Connect to the Cosmos DB data source.

On the Vectorize your text page, select content_for_vector from the drop-down list as the column to vectorize. Then, choose Azure AI Foundry (Preview) as the Kind and select your Microsoft Foundry project from the drop-down list. In the Model deployment drop-down list, choose text-embedding-3-large. Then, select System assigned identity as the authentication type. After that, tick the checkbox indicating that connecting to a Foundry project will incur additional costs and select Next to continue.

Configure the vectorization settings.

Leave the Advanced settings page with the default settings and select Next to continue.

For the Objects name prefix, enter zava-product-catalog. Then, select Create to import the data.

After the import process is complete, navigate to the Indexes section from the Search management menu. You should see a new index named zava-product-catalog. Select this index to view its details and confirm that there are 54 documents in the index. This may take several minutes, so be patient until it completes.

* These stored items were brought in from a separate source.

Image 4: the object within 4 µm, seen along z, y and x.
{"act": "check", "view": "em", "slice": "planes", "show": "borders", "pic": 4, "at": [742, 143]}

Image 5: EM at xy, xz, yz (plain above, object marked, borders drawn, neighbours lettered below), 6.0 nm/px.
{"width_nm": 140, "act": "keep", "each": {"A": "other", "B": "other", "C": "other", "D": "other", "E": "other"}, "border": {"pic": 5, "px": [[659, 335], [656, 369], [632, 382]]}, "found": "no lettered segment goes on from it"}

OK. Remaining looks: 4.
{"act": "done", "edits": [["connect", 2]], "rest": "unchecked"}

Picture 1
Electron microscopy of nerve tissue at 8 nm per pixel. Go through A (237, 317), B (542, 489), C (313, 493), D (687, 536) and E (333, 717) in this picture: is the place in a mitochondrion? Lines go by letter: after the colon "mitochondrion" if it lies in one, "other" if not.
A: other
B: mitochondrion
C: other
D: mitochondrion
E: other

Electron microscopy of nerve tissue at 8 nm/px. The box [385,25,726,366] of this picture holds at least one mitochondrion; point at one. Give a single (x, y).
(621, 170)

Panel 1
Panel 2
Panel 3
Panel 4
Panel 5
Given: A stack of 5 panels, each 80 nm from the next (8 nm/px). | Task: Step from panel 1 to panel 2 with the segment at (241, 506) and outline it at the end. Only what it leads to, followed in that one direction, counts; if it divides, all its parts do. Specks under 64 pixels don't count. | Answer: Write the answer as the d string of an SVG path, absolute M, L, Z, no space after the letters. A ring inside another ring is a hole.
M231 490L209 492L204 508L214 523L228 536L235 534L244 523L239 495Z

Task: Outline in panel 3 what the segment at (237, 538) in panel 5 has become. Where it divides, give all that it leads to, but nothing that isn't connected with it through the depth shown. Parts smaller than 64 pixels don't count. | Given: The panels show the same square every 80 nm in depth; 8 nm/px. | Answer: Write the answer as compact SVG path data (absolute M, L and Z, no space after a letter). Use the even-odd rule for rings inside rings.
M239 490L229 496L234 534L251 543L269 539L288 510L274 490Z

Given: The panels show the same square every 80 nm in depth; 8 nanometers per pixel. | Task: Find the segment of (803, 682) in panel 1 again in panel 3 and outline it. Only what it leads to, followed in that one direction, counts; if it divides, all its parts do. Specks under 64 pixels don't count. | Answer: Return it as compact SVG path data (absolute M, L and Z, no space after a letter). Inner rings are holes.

Review the created search index.

You may receive an error message indicating Could not parse document. Invalid document key: 'B+wRAKOYLyUBAAAAAAAAAA=='. Keys can only contain letters, digits, underscore (_), dash (-), or equal sign (=).. If you receive this error message, delete the Cosmos DB zava database, re-create the zava database, re-create the container, re-load the data, delete the Azure AI Search indexer and related assets, and try again. This issue happens sporadically when Cosmos DB assigns _rid values with a + sign in them, something Azure AI Search cannot handle.